(Data extracted from a collection)
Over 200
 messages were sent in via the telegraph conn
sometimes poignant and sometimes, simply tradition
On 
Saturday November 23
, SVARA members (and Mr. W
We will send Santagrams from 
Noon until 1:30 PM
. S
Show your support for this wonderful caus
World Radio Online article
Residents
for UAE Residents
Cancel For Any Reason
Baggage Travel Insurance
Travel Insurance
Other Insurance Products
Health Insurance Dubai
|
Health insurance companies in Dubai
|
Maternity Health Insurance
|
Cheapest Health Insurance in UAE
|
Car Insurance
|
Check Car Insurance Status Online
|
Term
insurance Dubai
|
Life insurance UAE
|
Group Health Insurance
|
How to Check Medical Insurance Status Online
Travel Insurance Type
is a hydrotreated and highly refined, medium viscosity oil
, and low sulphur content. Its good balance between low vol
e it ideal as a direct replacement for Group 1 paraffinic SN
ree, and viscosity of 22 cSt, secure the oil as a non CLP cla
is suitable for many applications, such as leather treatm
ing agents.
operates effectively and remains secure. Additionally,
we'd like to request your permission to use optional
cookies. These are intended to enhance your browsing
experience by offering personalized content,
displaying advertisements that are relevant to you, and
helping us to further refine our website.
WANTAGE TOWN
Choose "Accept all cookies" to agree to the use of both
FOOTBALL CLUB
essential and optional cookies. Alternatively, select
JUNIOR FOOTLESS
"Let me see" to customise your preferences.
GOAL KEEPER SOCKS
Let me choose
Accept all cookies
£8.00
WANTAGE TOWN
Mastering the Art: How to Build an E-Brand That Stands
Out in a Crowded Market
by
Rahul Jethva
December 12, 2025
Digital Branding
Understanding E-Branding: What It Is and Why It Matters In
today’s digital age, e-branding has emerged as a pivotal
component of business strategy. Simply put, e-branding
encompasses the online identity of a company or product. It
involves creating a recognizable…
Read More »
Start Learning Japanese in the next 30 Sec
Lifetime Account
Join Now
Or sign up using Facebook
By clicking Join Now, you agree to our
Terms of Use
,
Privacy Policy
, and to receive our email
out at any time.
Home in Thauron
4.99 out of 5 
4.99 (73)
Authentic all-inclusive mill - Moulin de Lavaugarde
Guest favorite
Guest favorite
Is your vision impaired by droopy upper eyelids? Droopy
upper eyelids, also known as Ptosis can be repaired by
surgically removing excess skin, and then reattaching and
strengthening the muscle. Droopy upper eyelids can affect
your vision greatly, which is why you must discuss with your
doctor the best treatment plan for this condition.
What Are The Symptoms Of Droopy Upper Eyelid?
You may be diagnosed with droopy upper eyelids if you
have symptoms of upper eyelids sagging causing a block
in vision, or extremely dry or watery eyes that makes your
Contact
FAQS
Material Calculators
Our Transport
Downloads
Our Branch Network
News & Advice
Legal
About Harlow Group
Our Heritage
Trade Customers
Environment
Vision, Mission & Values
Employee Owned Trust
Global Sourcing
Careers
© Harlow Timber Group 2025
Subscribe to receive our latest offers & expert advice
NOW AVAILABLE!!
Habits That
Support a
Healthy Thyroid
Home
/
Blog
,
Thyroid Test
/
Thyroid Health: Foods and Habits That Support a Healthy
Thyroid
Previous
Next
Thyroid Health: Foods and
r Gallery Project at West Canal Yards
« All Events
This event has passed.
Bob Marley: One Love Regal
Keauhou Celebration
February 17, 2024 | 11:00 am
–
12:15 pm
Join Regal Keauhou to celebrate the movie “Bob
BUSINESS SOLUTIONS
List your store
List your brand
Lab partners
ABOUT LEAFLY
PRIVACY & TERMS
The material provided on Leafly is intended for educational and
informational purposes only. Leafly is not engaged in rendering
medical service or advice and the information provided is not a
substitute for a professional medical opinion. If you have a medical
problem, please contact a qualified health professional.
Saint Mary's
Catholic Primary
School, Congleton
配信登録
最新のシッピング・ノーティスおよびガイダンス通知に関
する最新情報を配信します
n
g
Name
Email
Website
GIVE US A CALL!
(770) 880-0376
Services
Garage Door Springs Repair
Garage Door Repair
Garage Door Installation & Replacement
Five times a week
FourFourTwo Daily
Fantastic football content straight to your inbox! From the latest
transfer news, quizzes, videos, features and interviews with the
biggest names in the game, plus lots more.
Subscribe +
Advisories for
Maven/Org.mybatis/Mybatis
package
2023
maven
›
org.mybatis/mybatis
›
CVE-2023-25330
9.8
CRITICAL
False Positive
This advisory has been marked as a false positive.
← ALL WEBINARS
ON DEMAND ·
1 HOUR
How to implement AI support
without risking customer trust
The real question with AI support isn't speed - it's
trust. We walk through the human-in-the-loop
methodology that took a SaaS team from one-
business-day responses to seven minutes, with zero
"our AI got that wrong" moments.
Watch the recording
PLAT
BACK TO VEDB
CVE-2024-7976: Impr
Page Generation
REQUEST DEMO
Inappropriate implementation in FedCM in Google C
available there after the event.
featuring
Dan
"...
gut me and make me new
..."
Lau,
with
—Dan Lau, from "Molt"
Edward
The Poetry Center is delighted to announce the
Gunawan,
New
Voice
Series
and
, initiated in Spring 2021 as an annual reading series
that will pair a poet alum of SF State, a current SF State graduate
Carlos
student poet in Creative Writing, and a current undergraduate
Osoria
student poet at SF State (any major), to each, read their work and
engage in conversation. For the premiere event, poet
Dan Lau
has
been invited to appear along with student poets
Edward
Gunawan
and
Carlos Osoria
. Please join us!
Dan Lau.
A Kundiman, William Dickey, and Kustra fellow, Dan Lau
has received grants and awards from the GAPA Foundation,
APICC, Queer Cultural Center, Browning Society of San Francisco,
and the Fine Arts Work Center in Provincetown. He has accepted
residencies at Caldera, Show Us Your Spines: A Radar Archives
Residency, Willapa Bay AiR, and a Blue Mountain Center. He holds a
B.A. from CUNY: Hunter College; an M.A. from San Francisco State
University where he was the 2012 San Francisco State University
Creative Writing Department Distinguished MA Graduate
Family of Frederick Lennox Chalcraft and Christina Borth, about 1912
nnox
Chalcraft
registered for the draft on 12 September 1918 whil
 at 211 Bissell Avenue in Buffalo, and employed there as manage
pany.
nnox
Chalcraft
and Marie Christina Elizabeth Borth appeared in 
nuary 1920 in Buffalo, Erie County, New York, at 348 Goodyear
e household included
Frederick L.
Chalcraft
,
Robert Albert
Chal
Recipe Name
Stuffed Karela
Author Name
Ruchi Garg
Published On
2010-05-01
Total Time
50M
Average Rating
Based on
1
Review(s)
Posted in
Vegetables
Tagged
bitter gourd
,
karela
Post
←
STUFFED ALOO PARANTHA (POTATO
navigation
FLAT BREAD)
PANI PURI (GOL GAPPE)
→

WORK REQUEST
Among the lines of the data, identify those with the word "provided". Copy each of them.

RESULT OF THIS TASK
The material provided on Leafly is intended for educational and
medical service or advice and the information provided is not a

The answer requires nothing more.